• Task statement: Pictures aside, write every record out again word for word.

• Records for processing:
§

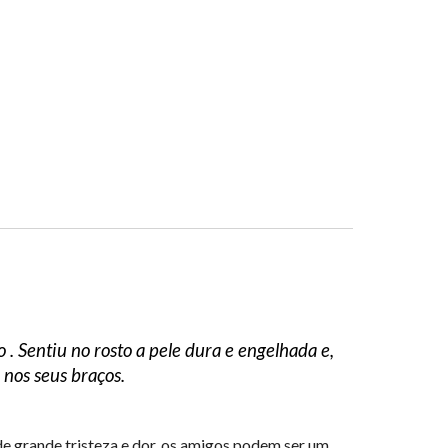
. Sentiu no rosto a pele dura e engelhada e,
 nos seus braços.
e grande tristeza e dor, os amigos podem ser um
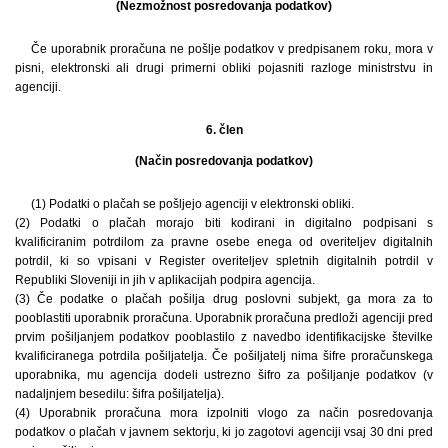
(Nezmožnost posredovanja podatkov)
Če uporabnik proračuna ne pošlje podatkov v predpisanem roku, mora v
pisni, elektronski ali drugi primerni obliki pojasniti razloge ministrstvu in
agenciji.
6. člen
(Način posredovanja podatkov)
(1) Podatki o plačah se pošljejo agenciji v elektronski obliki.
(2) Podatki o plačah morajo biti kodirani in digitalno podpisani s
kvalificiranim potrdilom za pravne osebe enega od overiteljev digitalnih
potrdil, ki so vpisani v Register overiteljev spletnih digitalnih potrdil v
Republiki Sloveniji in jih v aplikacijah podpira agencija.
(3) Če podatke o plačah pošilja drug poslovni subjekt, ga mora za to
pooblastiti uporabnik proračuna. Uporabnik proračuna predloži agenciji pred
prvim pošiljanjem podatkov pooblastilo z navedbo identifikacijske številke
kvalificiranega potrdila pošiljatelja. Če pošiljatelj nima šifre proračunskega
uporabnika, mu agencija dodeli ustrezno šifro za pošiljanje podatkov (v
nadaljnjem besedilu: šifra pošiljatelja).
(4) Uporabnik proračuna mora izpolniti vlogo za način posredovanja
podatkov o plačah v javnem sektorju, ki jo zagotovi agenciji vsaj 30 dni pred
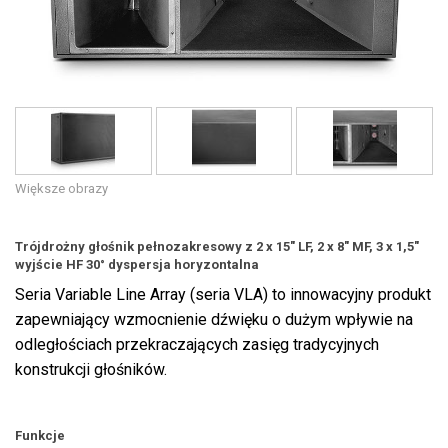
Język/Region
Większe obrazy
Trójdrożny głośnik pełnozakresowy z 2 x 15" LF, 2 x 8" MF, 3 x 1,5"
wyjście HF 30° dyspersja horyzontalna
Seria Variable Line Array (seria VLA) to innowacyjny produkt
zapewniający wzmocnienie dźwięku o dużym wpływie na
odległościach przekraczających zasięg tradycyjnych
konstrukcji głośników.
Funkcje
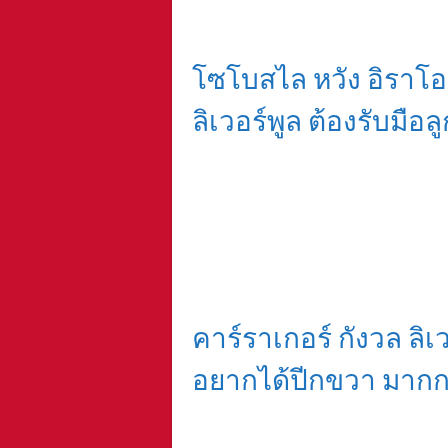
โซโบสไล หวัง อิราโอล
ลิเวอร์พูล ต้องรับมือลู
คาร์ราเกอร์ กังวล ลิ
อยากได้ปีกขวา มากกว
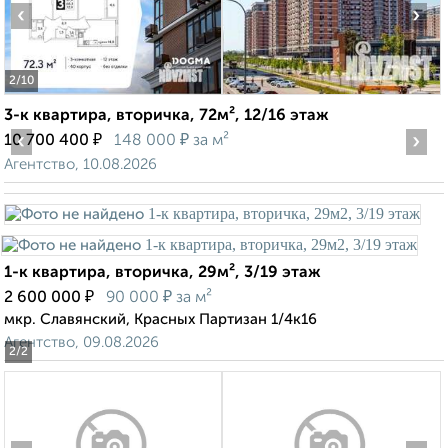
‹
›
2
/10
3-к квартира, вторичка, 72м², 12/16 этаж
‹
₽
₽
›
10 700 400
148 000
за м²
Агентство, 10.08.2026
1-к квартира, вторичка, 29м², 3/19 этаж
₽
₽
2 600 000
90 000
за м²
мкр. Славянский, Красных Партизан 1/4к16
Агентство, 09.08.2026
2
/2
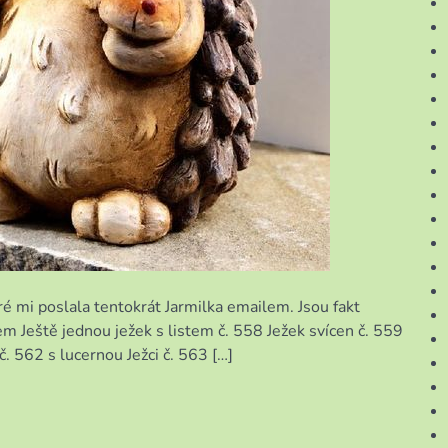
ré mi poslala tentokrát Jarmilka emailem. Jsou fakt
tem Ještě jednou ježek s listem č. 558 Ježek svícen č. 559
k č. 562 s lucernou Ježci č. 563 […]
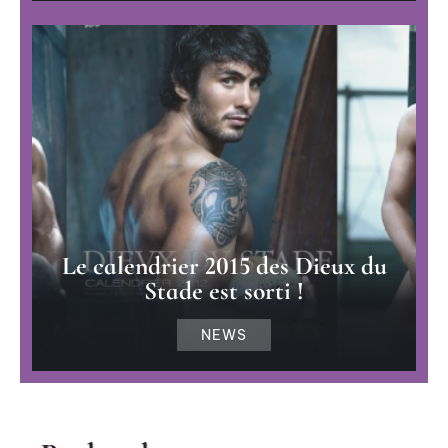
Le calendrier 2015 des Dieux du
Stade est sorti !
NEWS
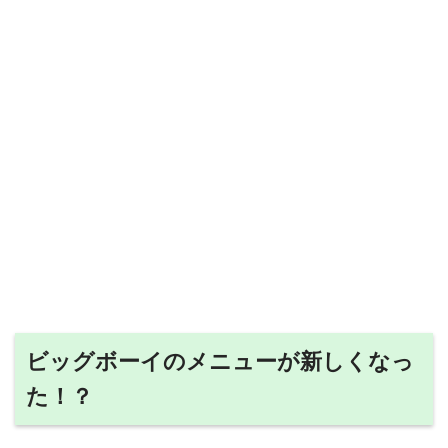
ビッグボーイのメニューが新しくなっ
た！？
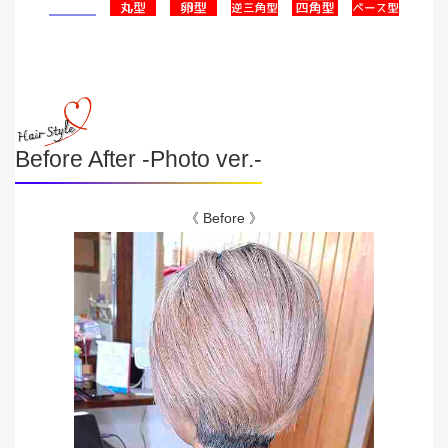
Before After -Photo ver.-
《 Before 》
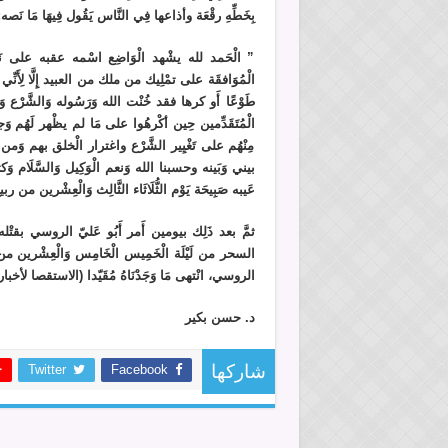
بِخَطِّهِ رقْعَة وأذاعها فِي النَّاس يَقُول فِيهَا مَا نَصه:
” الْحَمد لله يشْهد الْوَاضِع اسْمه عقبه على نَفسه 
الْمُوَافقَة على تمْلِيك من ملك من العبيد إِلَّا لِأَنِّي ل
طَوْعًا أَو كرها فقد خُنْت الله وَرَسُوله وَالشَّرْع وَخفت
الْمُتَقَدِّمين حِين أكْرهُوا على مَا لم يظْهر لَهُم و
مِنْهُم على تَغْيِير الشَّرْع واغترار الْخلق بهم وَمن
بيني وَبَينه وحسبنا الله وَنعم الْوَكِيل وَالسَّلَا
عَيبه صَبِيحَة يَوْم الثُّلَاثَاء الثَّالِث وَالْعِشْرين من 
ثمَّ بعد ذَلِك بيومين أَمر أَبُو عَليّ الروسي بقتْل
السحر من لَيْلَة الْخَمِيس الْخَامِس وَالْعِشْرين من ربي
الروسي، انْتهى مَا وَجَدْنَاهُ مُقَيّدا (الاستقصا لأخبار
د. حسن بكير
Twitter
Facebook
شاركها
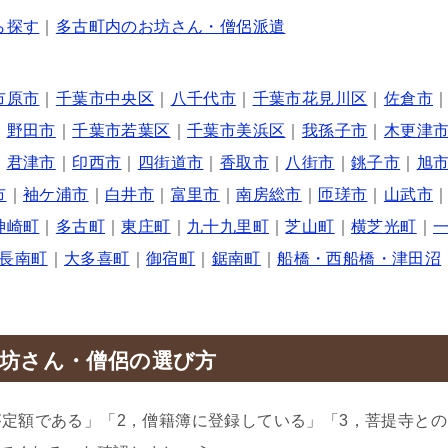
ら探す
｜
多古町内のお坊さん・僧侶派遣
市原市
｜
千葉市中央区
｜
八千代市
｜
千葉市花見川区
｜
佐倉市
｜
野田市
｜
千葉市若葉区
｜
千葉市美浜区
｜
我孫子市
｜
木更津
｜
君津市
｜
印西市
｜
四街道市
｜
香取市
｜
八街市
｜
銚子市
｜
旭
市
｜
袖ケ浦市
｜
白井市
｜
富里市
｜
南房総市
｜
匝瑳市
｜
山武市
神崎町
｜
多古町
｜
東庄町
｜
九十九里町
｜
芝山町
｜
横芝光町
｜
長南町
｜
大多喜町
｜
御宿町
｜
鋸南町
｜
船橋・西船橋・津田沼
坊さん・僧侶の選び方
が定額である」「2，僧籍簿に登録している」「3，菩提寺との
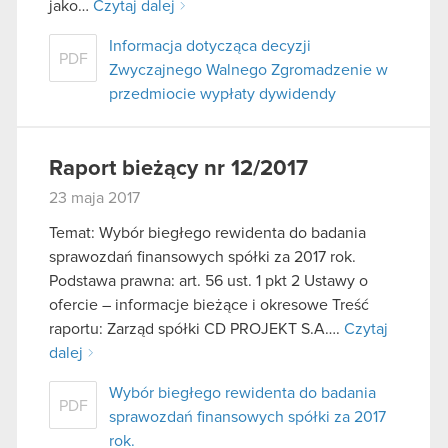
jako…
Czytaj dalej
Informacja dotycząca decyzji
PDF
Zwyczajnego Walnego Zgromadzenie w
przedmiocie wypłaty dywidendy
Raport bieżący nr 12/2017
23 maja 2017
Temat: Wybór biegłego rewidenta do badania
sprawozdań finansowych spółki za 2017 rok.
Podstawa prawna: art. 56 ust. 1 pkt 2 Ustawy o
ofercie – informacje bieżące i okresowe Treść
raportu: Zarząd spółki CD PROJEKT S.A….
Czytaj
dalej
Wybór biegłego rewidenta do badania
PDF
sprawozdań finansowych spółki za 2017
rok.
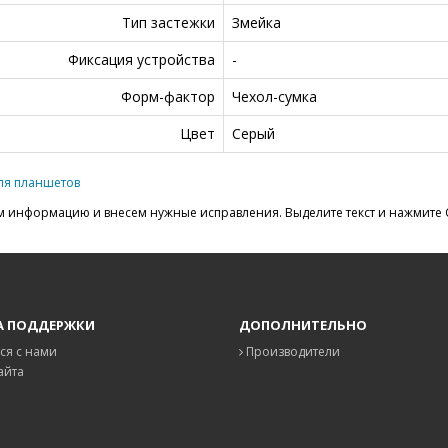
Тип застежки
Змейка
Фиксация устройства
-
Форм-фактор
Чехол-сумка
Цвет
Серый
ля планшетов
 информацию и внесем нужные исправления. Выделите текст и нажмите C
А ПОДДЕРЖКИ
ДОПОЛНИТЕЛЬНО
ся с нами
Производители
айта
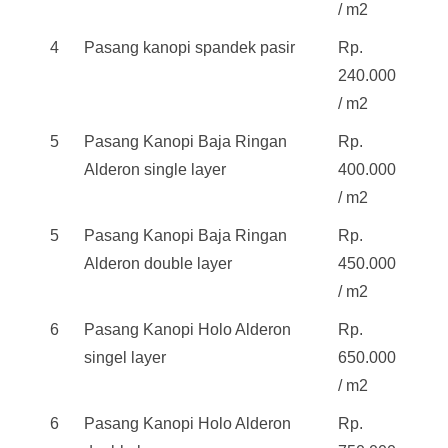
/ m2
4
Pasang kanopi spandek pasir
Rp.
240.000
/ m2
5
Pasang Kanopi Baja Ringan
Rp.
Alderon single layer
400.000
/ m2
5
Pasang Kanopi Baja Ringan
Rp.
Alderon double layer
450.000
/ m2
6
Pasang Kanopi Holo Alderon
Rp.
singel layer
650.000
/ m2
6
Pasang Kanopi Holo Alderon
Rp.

§

• Output of the exercise:
. Sentiu no rosto a pele dura e engelhada e,
 nos seus braços.
e grande tristeza e dor, os amigos podem ser um
(Nezmožnost posredovanja podatkov)
Če uporabnik proračuna ne pošlje podatkov v predpisanem roku, mora v
pisni, elektronski ali drugi primerni obliki pojasniti razloge ministrstvu in
agenciji.
6. člen
(Način posredovanja podatkov)
(1) Podatki o plačah se pošljejo agenciji v elektronski obliki.
(2) Podatki o plačah morajo biti kodirani in digitalno podpisani s
kvalificiranim potrdilom za pravne osebe enega od overiteljev digitalnih
potrdil, ki so vpisani v Register overiteljev spletnih digitalnih potrdil v
Republiki Sloveniji in jih v aplikacijah podpira agencija.
(3) Če podatke o plačah pošilja drug poslovni subjekt, ga mora za to
pooblastiti uporabnik proračuna. Uporabnik proračuna predloži agenciji pred
prvim pošiljanjem podatkov pooblastilo z navedbo identifikacijske številke
kvalificiranega potrdila pošiljatelja. Če pošiljatelj nima šifre proračunskega
uporabnika, mu agencija dodeli ustrezno šifro za pošiljanje podatkov (v
nadaljnjem besedilu: šifra pošiljatelja).
(4) Uporabnik proračuna mora izpolniti vlogo za način posredovanja
podatkov o plačah v javnem sektorju, ki jo zagotovi agenciji vsaj 30 dni pred
Język/Region
Większe obrazy
Trójdrożny głośnik pełnozakresowy z 2 x 15" LF, 2 x 8" MF, 3 x 1,5"
wyjście HF 30° dyspersja horyzontalna
Seria Variable Line Array (seria VLA) to innowacyjny produkt
zapewniający wzmocnienie dźwięku o dużym wpływie na
odległościach przekraczających zasięg tradycyjnych
konstrukcji głośników.
Funkcje
โซโบสไล หวัง อิราโอล
ลิเวอร์พูล ต้องรับมือลู
คาร์ราเกอร์ กังวล ลิ
อยากได้ปีกขวา มากกว
‹
›
2
/10
3-к квартира, вторичка, 72м², 12/16 этаж
‹
₽
₽
›
10 700 400
148 000
за м²
Агентство, 10.08.2026
1-к квартира, вторичка, 29м², 3/19 этаж
₽
₽
2 600 000
90 000
за м²
мкр. Славянский, Красных Партизан 1/4к16
Агентство, 09.08.2026
2
/2
ré mi poslala tentokrát Jarmilka emailem. Jsou fakt
tem Ještě jednou ježek s listem č. 558 Ježek svícen č. 559
k č. 562 s lucernou Ježci č. 563 […]
Le calendrier 2015 des Dieux du
Stade est sorti !
NEWS
ビッグボーイのメニューが新しくなっ
た！？
Before After -Photo ver.-
《 Before 》
بِخَطِّهِ رقْعَة وأذاعها فِي النَّاس يَقُول فِيهَا مَا نَصه:
” الْحَمد لله يشْهد الْوَاضِع اسْمه عقبه على نَفسه 
الْمُوَافقَة على تمْلِيك من ملك من العبيد إِلَّا لِأَنِّي ل
طَوْعًا أَو كرها فقد خُنْت الله وَرَسُوله وَالشَّرْع وَخفت
الْمُتَقَدِّمين حِين أكْرهُوا على مَا لم يظْهر لَهُم و
مِنْهُم على تَغْيِير الشَّرْع واغترار الْخلق بهم وَمن
بيني وَبَينه وحسبنا الله وَنعم الْوَكِيل وَالسَّلَا
عَيبه صَبِيحَة يَوْم الثُّلَاثَاء الثَّالِث وَالْعِشْرين من 
ثمَّ بعد ذَلِك بيومين أَمر أَبُو عَليّ الروسي بقتْل
السحر من لَيْلَة الْخَمِيس الْخَامِس وَالْعِشْرين من ربي
الروسي، انْتهى مَا وَجَدْنَاهُ مُقَيّدا (الاستقصا لأخبار
د. حسن بكير
Twitter
Facebook
شاركها
ら探す
｜
多古町内のお坊さん・僧侶派遣
市原市
｜
千葉市中央区
｜
八千代市
｜
千葉市花見川区
｜
佐倉市
｜
野田市
｜
千葉市若葉区
｜
千葉市美浜区
｜
我孫子市
｜
木更津
｜
君津市
｜
印西市
｜
四街道市
｜
香取市
｜
八街市
｜
銚子市
｜
旭
市
｜
袖ケ浦市
｜
白井市
｜
富里市
｜
南房総市
｜
匝瑳市
｜
山武市
神崎町
｜
多古町
｜
東庄町
｜
九十九里町
｜
芝山町
｜
横芝光町
｜
長南町
｜
大多喜町
｜
御宿町
｜
鋸南町
｜
船橋・西船橋・津田沼
坊さん・僧侶の選び方
が定額である」「2，僧籍簿に登録している」「3，菩提寺との
jako…
Czytaj dalej
Informacja dotycząca decyzji
PDF
Zwyczajnego Walnego Zgromadzenie w
przedmiocie wypłaty dywidendy
Raport bieżący nr 12/2017
23 maja 2017
Temat: Wybór biegłego rewidenta do badania
sprawozdań finansowych spółki za 2017 rok.
Podstawa prawna: art. 56 ust. 1 pkt 2 Ustawy o
ofercie – informacje bieżące i okresowe Treść
raportu: Zarząd spółki CD PROJEKT S.A….
Czytaj
dalej
Wybór biegłego rewidenta do badania
PDF
sprawozdań finansowych spółki za 2017
rok.
Тип застежки
Змейка
Фиксация устройства
-
Форм-фактор
Чехол-сумка
Цвет
Серый
ля планшетов
 информацию и внесем нужные исправления. Выделите текст и нажмите C
А ПОДДЕРЖКИ
ДОПОЛНИТЕЛЬНО
ся с нами
Производители
айта
/ m2
4
Pasang kanopi spandek pasir
Rp.
240.000
/ m2
5
Pasang Kanopi Baja Ringan
Rp.
Alderon single layer
400.000
/ m2
5
Pasang Kanopi Baja Ringan
Rp.
Alderon double layer
450.000
/ m2
6
Pasang Kanopi Holo Alderon
Rp.
singel layer
650.000
/ m2
6
Pasang Kanopi Holo Alderon
Rp.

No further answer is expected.